--- Try it ---
You are asked to reproduce the listing exactly and to omit its pictures.

--- Recorded data ---

::::

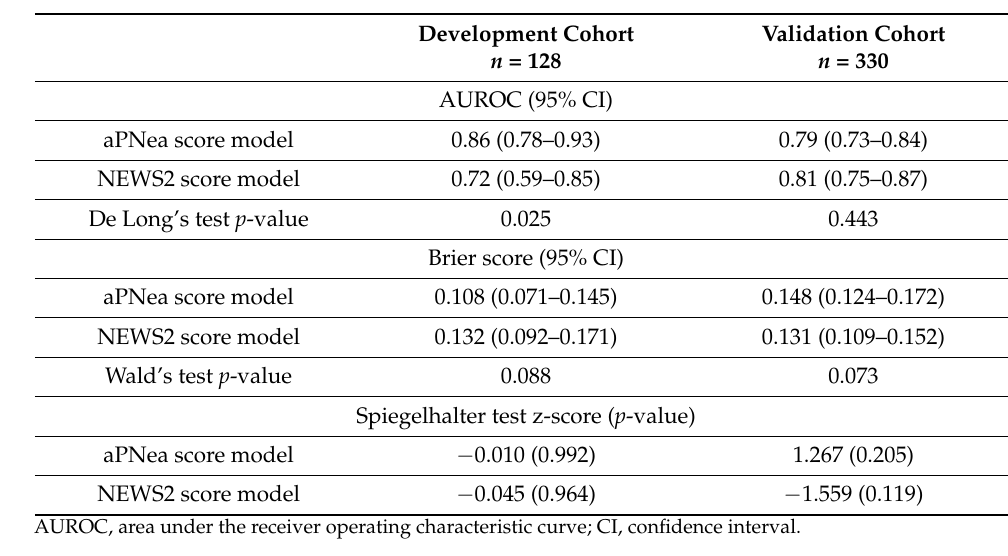
Table 4. aPNea score and NEWS2 score discrimination and calibration performances in the develop- ment and validation cohorts.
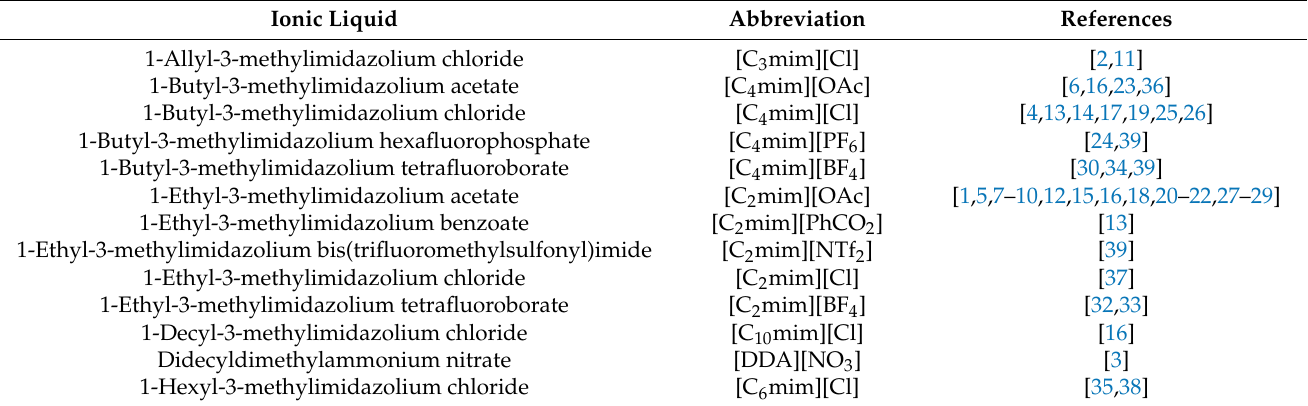
Table 2. Examples of ionic liquids utilized in the electrospinning of biodegradable polymers.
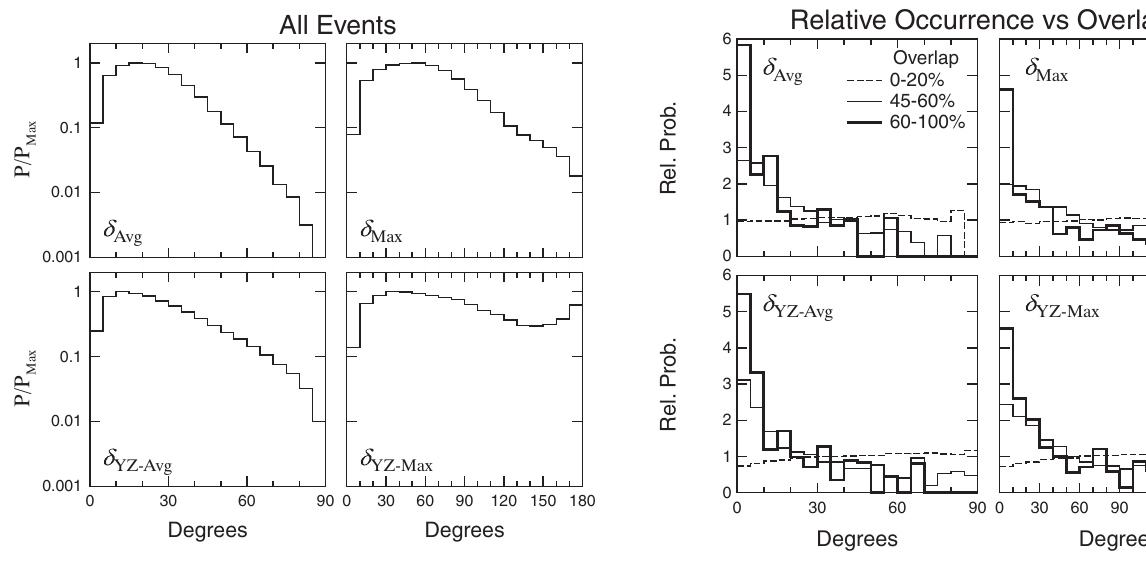
Fig. 3. Relative occurrence probabilities of average and maximum angular departure from average IMF orientation in two-hour intervals for events in three Birkeland current overlap ranges: 0–20% (dashed lines), 45–60% (solid thin lines), and 60–100% (solid thick lines).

::::

--- Solved problem ---
Table 4. aPNea score and NEWS2 score discrimination and calibration performances in the develop- ment and validation cohorts.
Table 2. Examples of ionic liquids utilized in the electrospinning of biodegradable polymers.
Fig. 3. Relative occurrence probabilities of average and maximum angular departure from average IMF orientation in two-hour intervals for events in three Birkeland current overlap ranges: 0–20% (dashed lines), 45–60% (solid thin lines), and 60–100% (solid thick lines).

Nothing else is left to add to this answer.